Approximate Nearest Neighbor Search
In the previous chapter, you learned how to store vector embeddings in Vespa using tensors. Now let's go deeper into how that search actually works with vectors. We have seen examples of nearestNeighbor in YQL. When we call nearestNeighbor, Vespa doesn't just compare the query vector against every single document vector. That would be too slow for any real world dataset. Instead, Vespa uses ANN (approximate nearest neighbor) search. The ANN algorithm Vespa uses is called HNSW, and it finds similar vectors quickly. Since it's "approximate", there is always a small tradeoff in accuracy, but for a massive gain in speed.

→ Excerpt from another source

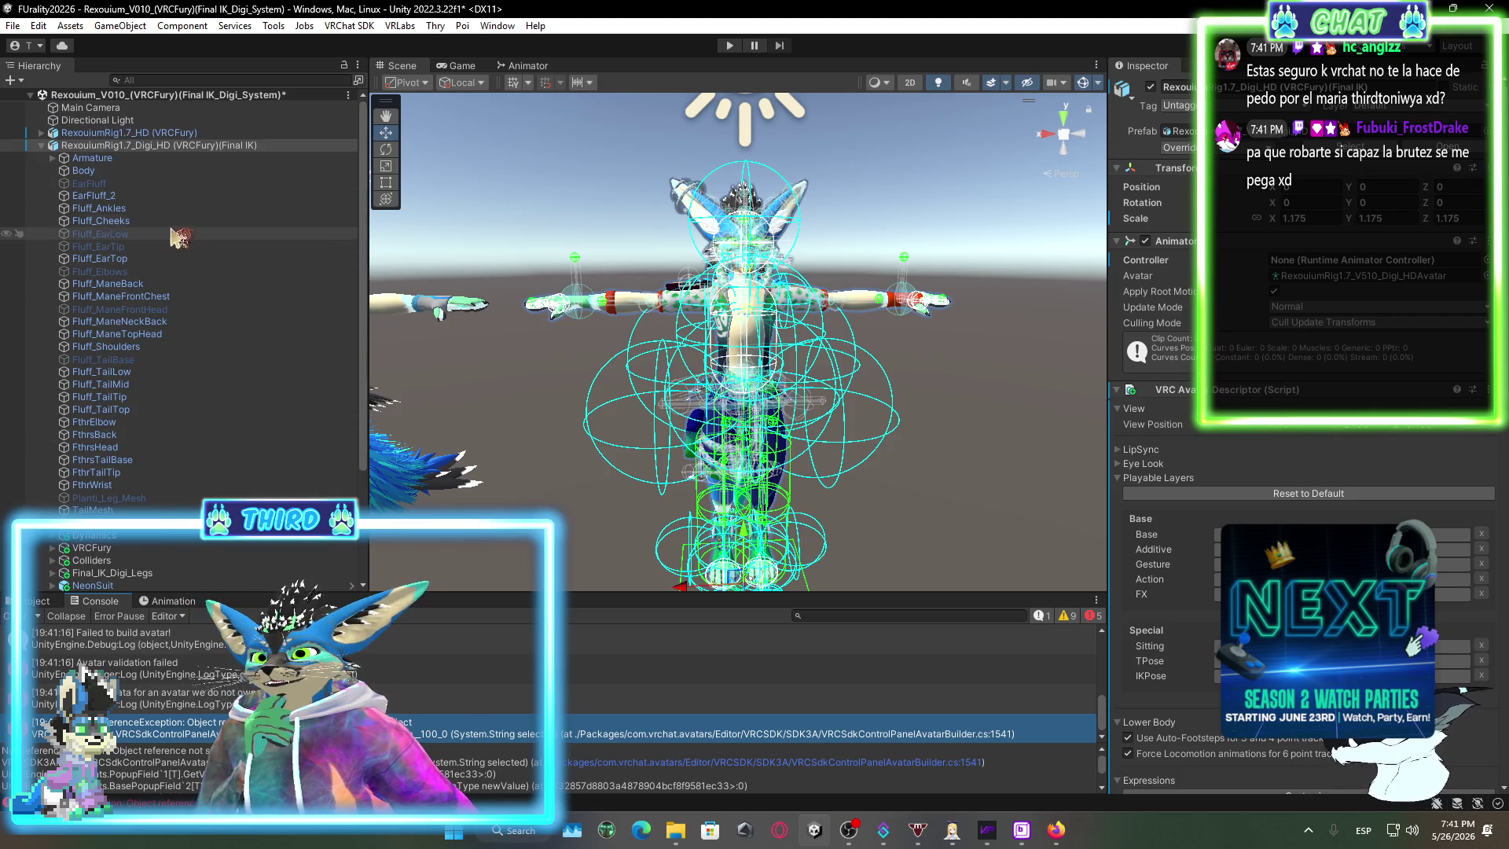
{"action": "left_click", "coordinate": [124, 171]}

This chapter covers how the HNSW algorithm works, what distance metrics mean in practice, how to tune the index for your use case, and some important behaviors around filtering.
The Nearest Neighbor Problem
The core idea is simple. You have a query vector and a bunch of document vectors, and you want to find the documents whose vectors are closest to the query. "Closest" is defined by the distance metric you're using.

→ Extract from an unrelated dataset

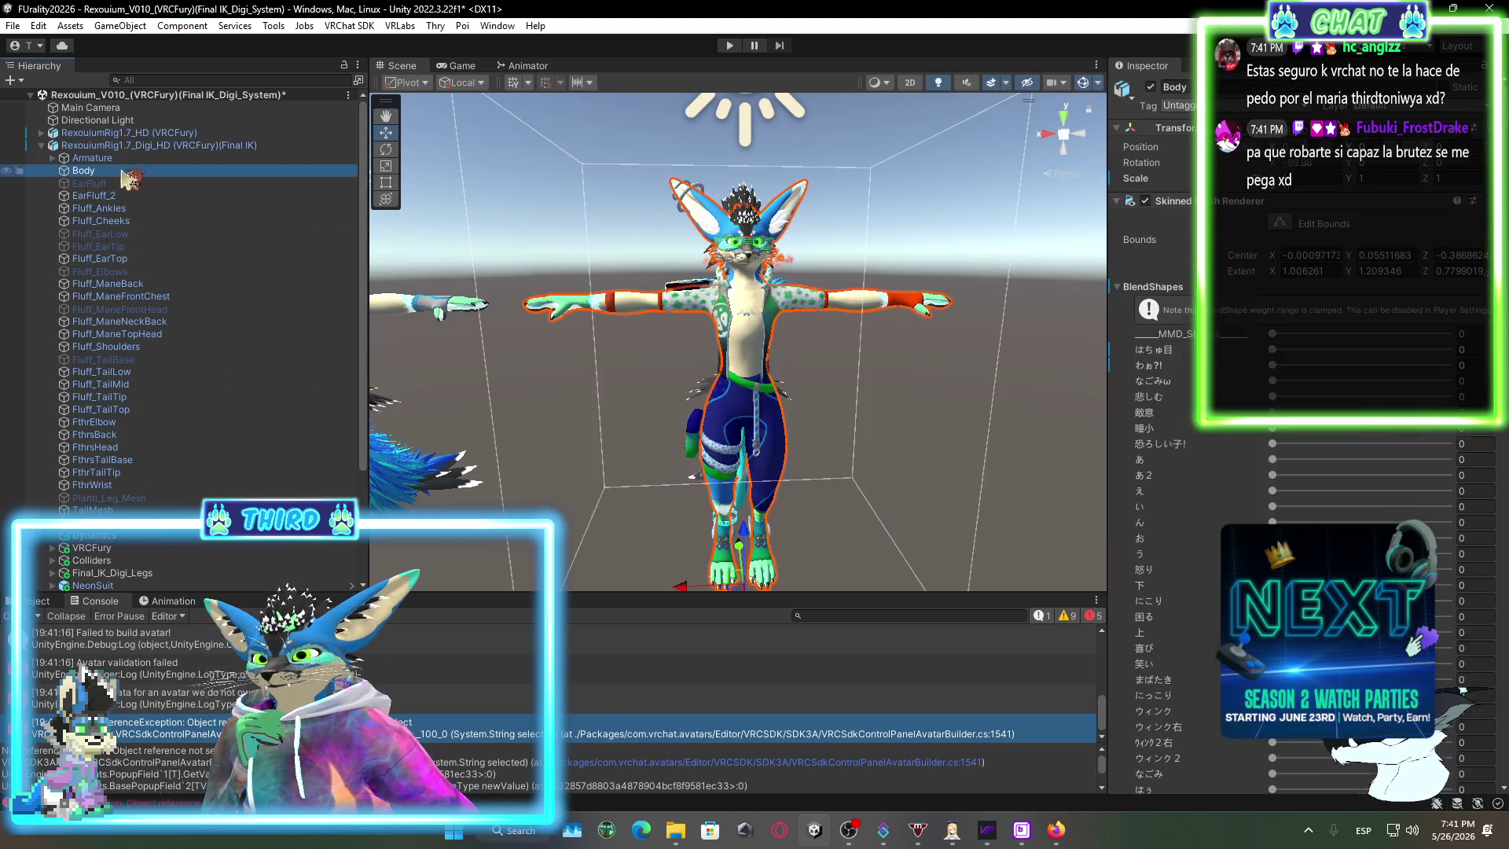
{"action": "left_click", "coordinate": [1124, 288]}
{"action": "left_click", "coordinate": [165, 158]}
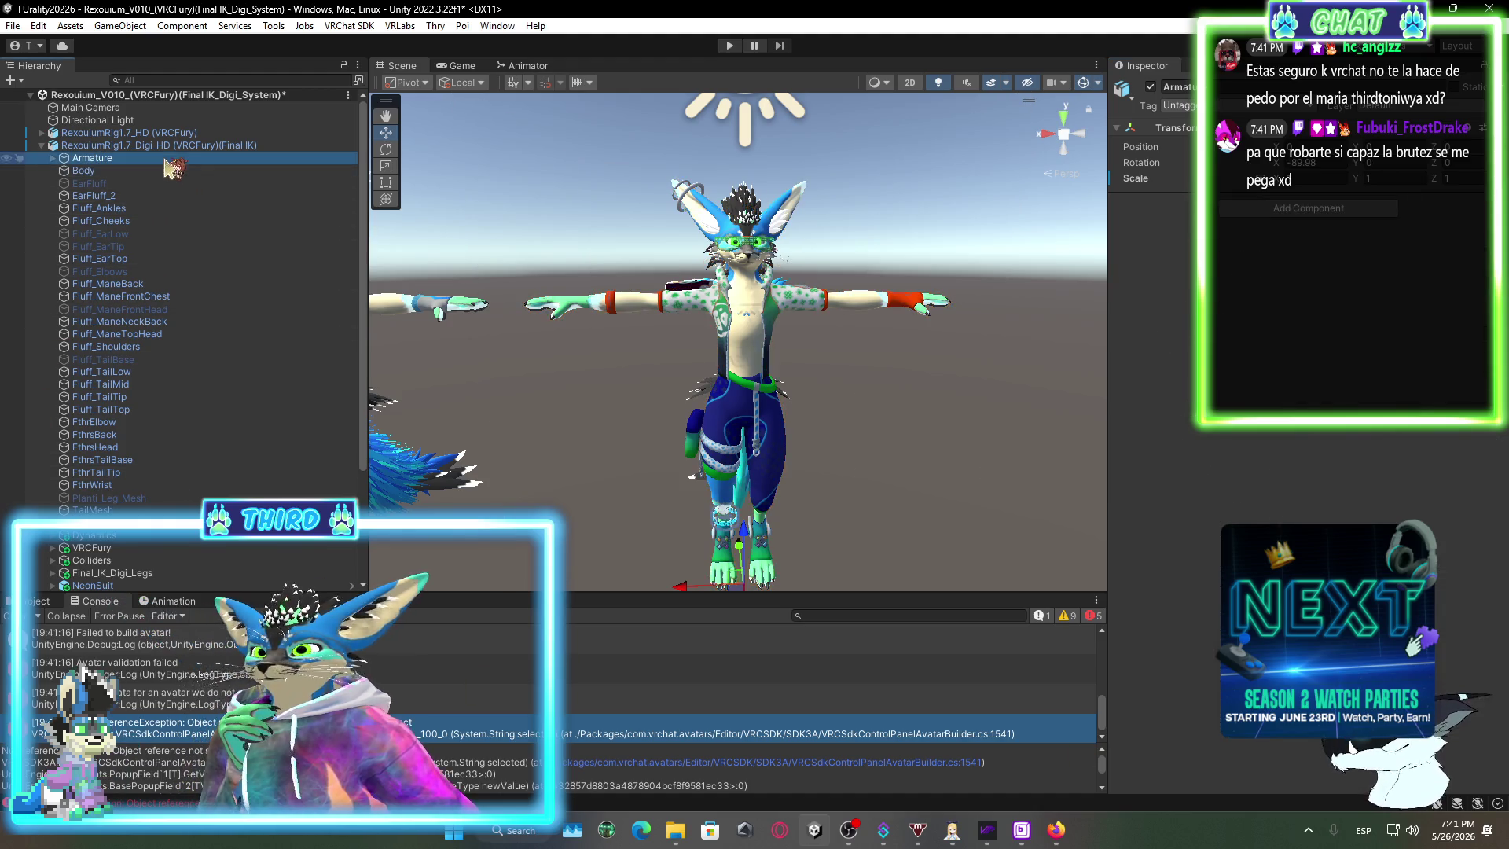
{"action": "left_click", "coordinate": [151, 145]}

For a small dataset, you could just compute the distance from the query to every document, sort the results, and return the top ones. This is called exact nearest neighbor search, and it gives you perfect results. The problem is that it scales linearly. If you have millions of documents, you're doing millions of distance computations per query. At a billion documents, it's a billion computations. That's not going to work when you need responses in milliseconds and you need responses in milliseconds.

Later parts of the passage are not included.